# Elimination system used in the Olympics?



## hkim823 (Oct 6, 2004)

From http://archeryweb.com/archery/olympics.htm

Individual Competition

The format of the men's and women's individual competition is the same and consists of a ranking round followed by the FITA Olympics round.
In the ranking round, archers shoot 72 arrows at a target 70 meters (229 feet, 8 inches) away in 12 ends of six arrows each. A perfect score is 720.
The same set of shots is used to seed teams for the team competitions.
The FITA Olympic round is divided into the elimination round and the finals round.
The 64 competitors, seeded from the ranking round, advance to the elimination round, a single-elimination, head-to-head style of competition (seed No. 64 vs. seed No. 1, 63 vs. 2, etc).
Six ends of three arrows -- for a total of 18 -- are shot at a target 70 meters away with a 40-second time limit per arrow.
Winners of each match move on to the next round. 

The finals round is held when the field has been narrowed to eight archers.
It begins with the quarterfinals and continues with the semifinals and final.
In the semifinal and final rounds, archers shoot four ends of three arrows each -- for a total of 12 -- with a 40-second time limit per arrow.
The losers of the semifinals shoot in the bronze medal match and the two winners shoot in the gold medal final. 

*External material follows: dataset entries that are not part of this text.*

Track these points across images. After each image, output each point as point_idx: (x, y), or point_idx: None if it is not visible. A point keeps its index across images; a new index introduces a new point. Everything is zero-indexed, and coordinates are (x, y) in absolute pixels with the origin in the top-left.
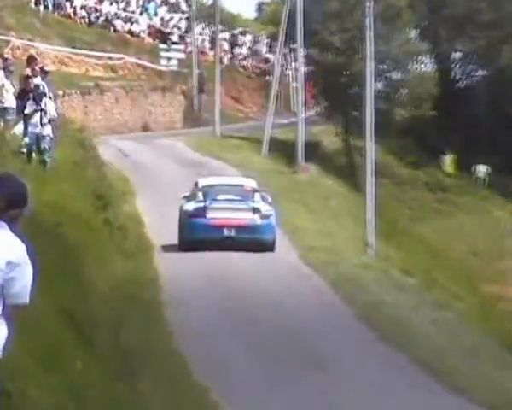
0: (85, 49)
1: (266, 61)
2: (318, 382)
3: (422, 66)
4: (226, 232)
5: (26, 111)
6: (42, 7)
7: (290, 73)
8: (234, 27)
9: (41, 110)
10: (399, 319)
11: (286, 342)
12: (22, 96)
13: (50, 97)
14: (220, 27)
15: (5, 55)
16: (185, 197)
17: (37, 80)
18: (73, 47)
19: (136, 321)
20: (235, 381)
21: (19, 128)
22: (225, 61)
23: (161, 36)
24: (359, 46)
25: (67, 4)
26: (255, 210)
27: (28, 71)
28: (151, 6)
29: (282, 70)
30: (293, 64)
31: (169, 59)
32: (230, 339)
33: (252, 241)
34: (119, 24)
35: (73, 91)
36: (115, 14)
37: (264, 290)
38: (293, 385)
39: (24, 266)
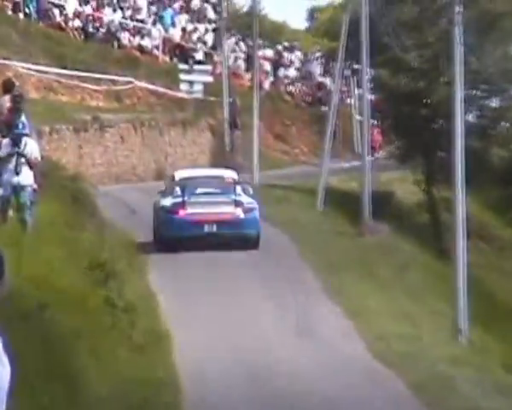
0: (80, 71)
1: (320, 86)
2: None
3: None
4: (207, 228)
5: (0, 154)
6: (22, 14)
7: (352, 101)
8: (278, 41)
9: (18, 154)
10: None
11: None
12: None
13: (29, 135)
14: (260, 41)
15: None
16: (161, 192)
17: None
18: (64, 68)
19: None
20: None
21: None
22: (266, 86)
23: (181, 53)
24: (444, 66)
25: (56, 11)
26: (237, 203)
27: (7, 100)
28: (167, 13)
29: (341, 98)
30: (356, 90)
31: (191, 83)
32: None
33: (235, 236)
34: (125, 37)
35: (64, 127)
36: (120, 23)
37: (320, 396)
38: None
39: None
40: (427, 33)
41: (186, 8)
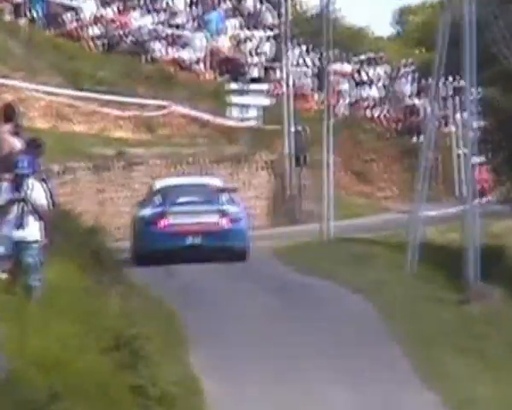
0: (100, 93)
1: (412, 109)
2: None
3: None
4: (190, 240)
5: None
6: (25, 20)
7: (453, 130)
8: (357, 52)
9: (22, 200)
10: None
11: None
12: None
13: (42, 177)
14: (333, 52)
15: None
16: (140, 203)
17: (17, 147)
18: (80, 89)
19: None
20: None
21: None
22: (342, 109)
23: (231, 68)
24: None
25: (69, 16)
26: (223, 213)
27: (7, 129)
28: (213, 18)
29: (439, 125)
30: (458, 115)
31: (245, 108)
32: None
33: (220, 249)
34: (158, 48)
35: (80, 165)
36: (152, 31)
37: None
38: None
39: None
40: None
41: (237, 11)
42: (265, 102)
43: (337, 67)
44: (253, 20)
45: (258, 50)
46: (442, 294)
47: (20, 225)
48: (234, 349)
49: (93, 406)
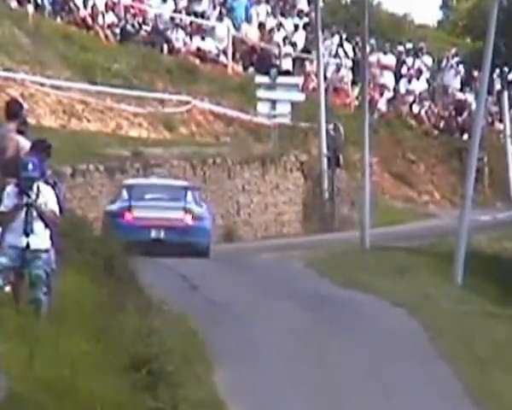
0: (115, 87)
1: (460, 105)
2: None
3: None
4: (154, 234)
5: (2, 208)
6: (31, 7)
7: (508, 128)
8: (398, 42)
9: (29, 206)
10: None
11: None
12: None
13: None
14: (373, 42)
15: None
16: (111, 201)
17: (26, 147)
18: (93, 83)
19: None
20: None
21: None
22: (382, 105)
23: (259, 60)
24: None
25: (80, 2)
26: (187, 210)
27: (12, 128)
28: (239, 4)
29: (490, 122)
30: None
31: (274, 103)
32: None
33: (183, 244)
34: (178, 38)
35: (92, 167)
36: (172, 19)
37: None
38: None
39: None
40: None
41: None
42: (297, 96)
43: (377, 58)
44: (283, 7)
45: (289, 40)
46: (494, 308)
47: (27, 232)
48: (263, 370)
49: None
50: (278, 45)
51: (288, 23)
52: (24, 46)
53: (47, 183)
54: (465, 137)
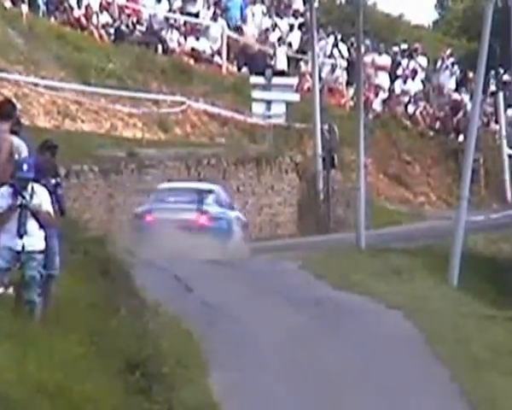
0: (109, 88)
1: (456, 105)
2: None
3: None
4: (171, 234)
5: None
6: (25, 6)
7: (503, 129)
8: (393, 42)
9: (24, 206)
10: None
11: None
12: None
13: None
14: (367, 42)
15: None
16: (140, 204)
17: (21, 147)
18: (87, 83)
19: None
20: None
21: None
22: (377, 106)
23: (254, 60)
24: None
25: (74, 2)
26: (202, 211)
27: (6, 128)
28: (234, 4)
29: (485, 123)
30: (509, 111)
31: (269, 104)
32: None
33: (199, 243)
34: (173, 38)
35: (87, 168)
36: (166, 19)
37: None
38: None
39: None
40: None
41: None
42: (293, 97)
43: (372, 59)
44: (278, 7)
45: (285, 40)
46: (490, 310)
47: (21, 233)
48: (258, 372)
49: None
50: (273, 45)
51: (284, 23)
52: (18, 46)
53: (48, 183)
54: (461, 138)
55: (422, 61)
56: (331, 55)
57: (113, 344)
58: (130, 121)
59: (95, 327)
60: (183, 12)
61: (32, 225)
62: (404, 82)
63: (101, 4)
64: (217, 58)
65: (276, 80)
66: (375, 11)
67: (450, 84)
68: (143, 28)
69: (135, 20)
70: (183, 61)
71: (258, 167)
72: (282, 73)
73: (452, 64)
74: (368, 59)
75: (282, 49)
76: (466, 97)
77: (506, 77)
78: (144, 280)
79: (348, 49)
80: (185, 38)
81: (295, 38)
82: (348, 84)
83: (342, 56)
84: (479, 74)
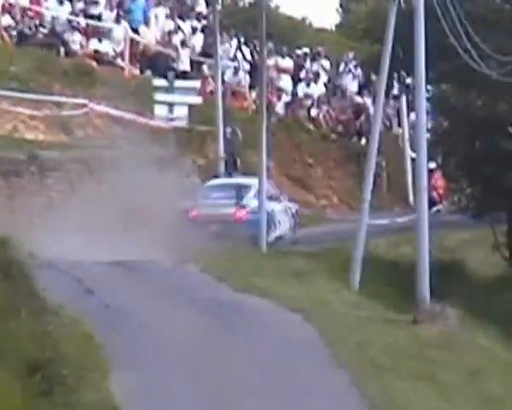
0: (11, 90)
1: (358, 108)
2: None
3: None
4: (212, 228)
5: None
6: None
7: (406, 132)
8: (296, 45)
9: None
10: None
11: None
12: None
13: None
14: (270, 45)
15: None
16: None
17: None
18: None
19: None
20: None
21: None
22: (279, 109)
23: (157, 63)
24: None
25: None
26: (240, 206)
27: None
28: (137, 6)
29: (388, 127)
30: (412, 115)
31: (172, 107)
32: None
33: (236, 236)
34: (75, 40)
35: None
36: (69, 21)
37: None
38: None
39: None
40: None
41: None
42: (195, 100)
43: (275, 61)
44: (181, 9)
45: (187, 43)
46: (392, 314)
47: None
48: (160, 375)
49: None
50: (176, 48)
51: (187, 26)
52: None
53: None
54: (363, 141)
55: (325, 64)
56: (234, 58)
57: (14, 347)
58: (32, 124)
59: None
60: (85, 14)
61: None
62: (307, 85)
63: (3, 7)
64: (119, 60)
65: (178, 83)
66: (278, 14)
67: (353, 87)
68: (46, 30)
69: (37, 22)
70: (85, 63)
71: (160, 170)
72: (184, 76)
73: (355, 67)
74: (271, 62)
75: (184, 51)
76: (368, 101)
77: (409, 80)
78: (46, 283)
79: (251, 52)
80: (88, 41)
81: (198, 40)
82: (251, 87)
83: (245, 59)
84: (381, 77)
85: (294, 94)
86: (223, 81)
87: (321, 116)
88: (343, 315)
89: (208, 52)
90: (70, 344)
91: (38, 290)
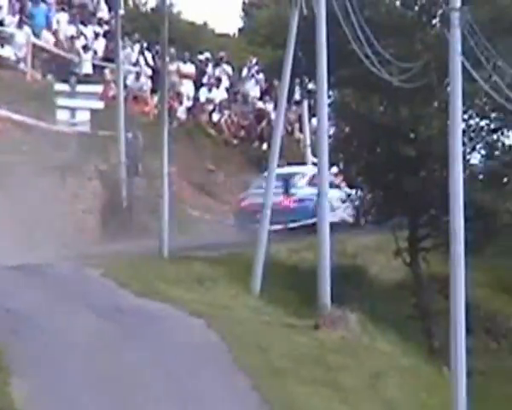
0: None
1: (260, 114)
2: None
3: None
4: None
5: None
6: None
7: (308, 138)
8: (198, 50)
9: None
10: None
11: None
12: None
13: None
14: (172, 51)
15: None
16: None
17: None
18: None
19: None
20: None
21: None
22: (181, 114)
23: (59, 67)
24: (437, 85)
25: None
26: (288, 194)
27: None
28: (39, 11)
29: (290, 132)
30: (313, 120)
31: (73, 111)
32: None
33: (285, 222)
34: None
35: None
36: None
37: None
38: None
39: None
40: (413, 39)
41: (67, 5)
42: (97, 105)
43: (177, 67)
44: (83, 15)
45: (89, 48)
46: (293, 319)
47: None
48: (60, 379)
49: None
50: (78, 53)
51: (89, 31)
52: None
53: None
54: (264, 146)
55: (228, 69)
56: (136, 63)
57: None
58: None
59: None
60: None
61: None
62: (209, 90)
63: None
64: (22, 65)
65: (80, 88)
66: (181, 20)
67: (255, 92)
68: None
69: None
70: None
71: (62, 176)
72: (86, 81)
73: (257, 72)
74: (173, 67)
75: (87, 56)
76: (270, 106)
77: (311, 86)
78: None
79: (153, 58)
80: None
81: (100, 45)
82: (153, 92)
83: (147, 64)
84: (283, 83)
85: (196, 99)
86: (125, 86)
87: (222, 121)
88: (244, 320)
89: (110, 57)
90: None
91: None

Ties are broken with a "sudden death" overtime.
Each archer shoots one arrow and the highest score wins.
If tied, a second arrow is shot for highest score.
If still tied, a single closest-to-the-center arrow determines the winner.
Archers have 50 seconds to shoot each tiebreaking arrow.


----------



## hkim823 (Oct 6, 2004)

If you want to see what a 64 person bracket looks like, check out the results from this past FITA World Championships

http://www.archery-fita.org/2005/woac_madrid_2005/rm_final.pdf


----------



## oldreliable67 (Mar 24, 2003)

The governing body for Olympic archery is the International Archery Federation (loose translation) or FITA. The rule book can be found here:

http://www.archery.org/clients/fita/web/website.nsf

Follow the link on the left side of the page.

Hkim has described it well, but to simplify a bit: a qualification round and an eliminations round. Scores from the qualification round are used to determine seedings in the elimination rounds. Then its head-to-head competition until only one remains. Ever go to a drag race or see one on ESPN? Cars make qualifying runs. Those qualifying runs are ranked and put them into brackets. In the first round, the fastest qualifier (#1 seed) meets the slowest qualifier (#16 seed - if a 16 car field), #2 seed meets #15 seed, etc. Its head-to-head racin', loser goes on the trailer, winner keeps racin'. No second chances. No pit stops. No caution flags.


----------



## Muzzylover (Apr 17, 2003)

Thanks everyone! Alan


----------